* Your goal
Return the records below exactly, leaving nothing out.

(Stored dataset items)

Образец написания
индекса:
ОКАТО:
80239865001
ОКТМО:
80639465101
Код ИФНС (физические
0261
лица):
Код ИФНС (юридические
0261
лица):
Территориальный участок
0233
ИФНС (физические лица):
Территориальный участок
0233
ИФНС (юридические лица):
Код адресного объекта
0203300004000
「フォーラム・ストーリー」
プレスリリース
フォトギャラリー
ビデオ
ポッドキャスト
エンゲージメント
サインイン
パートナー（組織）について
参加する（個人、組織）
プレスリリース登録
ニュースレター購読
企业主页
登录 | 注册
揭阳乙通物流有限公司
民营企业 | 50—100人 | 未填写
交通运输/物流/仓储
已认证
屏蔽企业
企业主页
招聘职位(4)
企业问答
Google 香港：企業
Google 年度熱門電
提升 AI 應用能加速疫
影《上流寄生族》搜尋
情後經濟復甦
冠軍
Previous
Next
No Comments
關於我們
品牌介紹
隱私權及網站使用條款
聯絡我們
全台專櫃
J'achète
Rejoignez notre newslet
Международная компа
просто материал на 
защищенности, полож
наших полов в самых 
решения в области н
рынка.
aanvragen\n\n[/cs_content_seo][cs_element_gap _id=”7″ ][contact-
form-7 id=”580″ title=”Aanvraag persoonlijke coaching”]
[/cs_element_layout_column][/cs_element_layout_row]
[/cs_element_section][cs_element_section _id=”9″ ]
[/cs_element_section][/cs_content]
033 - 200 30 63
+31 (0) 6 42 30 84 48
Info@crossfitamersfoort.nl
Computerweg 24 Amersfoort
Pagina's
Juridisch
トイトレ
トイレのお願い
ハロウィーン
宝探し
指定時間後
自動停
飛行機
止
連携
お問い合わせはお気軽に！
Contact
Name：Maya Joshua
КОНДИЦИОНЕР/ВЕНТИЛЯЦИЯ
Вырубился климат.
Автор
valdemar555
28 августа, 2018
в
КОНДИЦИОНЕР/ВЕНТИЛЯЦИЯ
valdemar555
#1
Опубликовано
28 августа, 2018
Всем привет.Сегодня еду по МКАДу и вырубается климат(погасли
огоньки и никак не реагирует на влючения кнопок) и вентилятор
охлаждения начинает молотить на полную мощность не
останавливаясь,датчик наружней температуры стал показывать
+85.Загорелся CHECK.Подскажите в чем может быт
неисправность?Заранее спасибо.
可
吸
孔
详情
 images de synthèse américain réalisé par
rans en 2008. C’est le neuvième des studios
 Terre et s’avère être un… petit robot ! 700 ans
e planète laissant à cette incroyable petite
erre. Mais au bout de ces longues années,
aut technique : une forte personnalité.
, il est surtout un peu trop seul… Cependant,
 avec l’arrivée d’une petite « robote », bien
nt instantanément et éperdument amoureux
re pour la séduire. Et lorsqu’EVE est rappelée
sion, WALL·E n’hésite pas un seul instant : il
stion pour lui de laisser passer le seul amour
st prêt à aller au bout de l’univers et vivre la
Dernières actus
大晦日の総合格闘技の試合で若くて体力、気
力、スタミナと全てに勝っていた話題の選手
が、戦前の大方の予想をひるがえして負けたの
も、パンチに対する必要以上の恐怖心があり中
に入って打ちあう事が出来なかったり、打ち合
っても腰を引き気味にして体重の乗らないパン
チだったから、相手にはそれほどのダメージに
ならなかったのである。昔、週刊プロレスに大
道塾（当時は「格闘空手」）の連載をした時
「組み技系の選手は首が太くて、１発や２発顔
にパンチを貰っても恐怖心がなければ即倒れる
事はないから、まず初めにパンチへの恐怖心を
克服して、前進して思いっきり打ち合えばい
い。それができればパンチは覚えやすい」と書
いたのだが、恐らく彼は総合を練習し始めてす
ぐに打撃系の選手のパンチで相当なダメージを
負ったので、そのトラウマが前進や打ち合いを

* Exercise answer
Образец написания
индекса:
ОКАТО:
80239865001
ОКТМО:
80639465101
Код ИФНС (физические
0261
лица):
Код ИФНС (юридические
0261
лица):
Территориальный участок
0233
ИФНС (физические лица):
Территориальный участок
0233
ИФНС (юридические лица):
Код адресного объекта
0203300004000
「フォーラム・ストーリー」
プレスリリース
フォトギャラリー
ビデオ
ポッドキャスト
エンゲージメント
サインイン
パートナー（組織）について
参加する（個人、組織）
プレスリリース登録
ニュースレター購読
企业主页
登录 | 注册
揭阳乙通物流有限公司
民营企业 | 50—100人 | 未填写
交通运输/物流/仓储
已认证
屏蔽企业
企业主页
招聘职位(4)
企业问答
Google 香港：企業
Google 年度熱門電
提升 AI 應用能加速疫
影《上流寄生族》搜尋
情後經濟復甦
冠軍
Previous
Next
No Comments
關於我們
品牌介紹
隱私權及網站使用條款
聯絡我們
全台專櫃
J'achète
Rejoignez notre newslet
Международная компа
просто материал на 
защищенности, полож
наших полов в самых 
решения в области н
рынка.
aanvragen\n\n[/cs_content_seo][cs_element_gap _id=”7″ ][contact-
form-7 id=”580″ title=”Aanvraag persoonlijke coaching”]
[/cs_element_layout_column][/cs_element_layout_row]
[/cs_element_section][cs_element_section _id=”9″ ]
[/cs_element_section][/cs_content]
033 - 200 30 63
+31 (0) 6 42 30 84 48
Info@crossfitamersfoort.nl
Computerweg 24 Amersfoort
Pagina's
Juridisch
トイトレ
トイレのお願い
ハロウィーン
宝探し
指定時間後
自動停
飛行機
止
連携
お問い合わせはお気軽に！
Contact
Name：Maya Joshua
КОНДИЦИОНЕР/ВЕНТИЛЯЦИЯ
Вырубился климат.
Автор
valdemar555
28 августа, 2018
в
КОНДИЦИОНЕР/ВЕНТИЛЯЦИЯ
valdemar555
#1
Опубликовано
28 августа, 2018
Всем привет.Сегодня еду по МКАДу и вырубается климат(погасли
огоньки и никак не реагирует на влючения кнопок) и вентилятор
охлаждения начинает молотить на полную мощность не
останавливаясь,датчик наружней температуры стал показывать
+85.Загорелся CHECK.Подскажите в чем может быт
неисправность?Заранее спасибо.
可
吸
孔
详情
 images de synthèse américain réalisé par
rans en 2008. C’est le neuvième des studios
 Terre et s’avère être un… petit robot ! 700 ans
e planète laissant à cette incroyable petite
erre. Mais au bout de ces longues années,
aut technique : une forte personnalité.
, il est surtout un peu trop seul… Cependant,
 avec l’arrivée d’une petite « robote », bien
nt instantanément et éperdument amoureux
re pour la séduire. Et lorsqu’EVE est rappelée
sion, WALL·E n’hésite pas un seul instant : il
stion pour lui de laisser passer le seul amour
st prêt à aller au bout de l’univers et vivre la
Dernières actus
大晦日の総合格闘技の試合で若くて体力、気
力、スタミナと全てに勝っていた話題の選手
が、戦前の大方の予想をひるがえして負けたの
も、パンチに対する必要以上の恐怖心があり中
に入って打ちあう事が出来なかったり、打ち合
っても腰を引き気味にして体重の乗らないパン
チだったから、相手にはそれほどのダメージに
ならなかったのである。昔、週刊プロレスに大
道塾（当時は「格闘空手」）の連載をした時
「組み技系の選手は首が太くて、１発や２発顔
にパンチを貰っても恐怖心がなければ即倒れる
事はないから、まず初めにパンチへの恐怖心を
克服して、前進して思いっきり打ち合えばい
い。それができればパンチは覚えやすい」と書
いたのだが、恐らく彼は総合を練習し始めてす
ぐに打撃系の選手のパンチで相当なダメージを
負ったので、そのトラウマが前進や打ち合いを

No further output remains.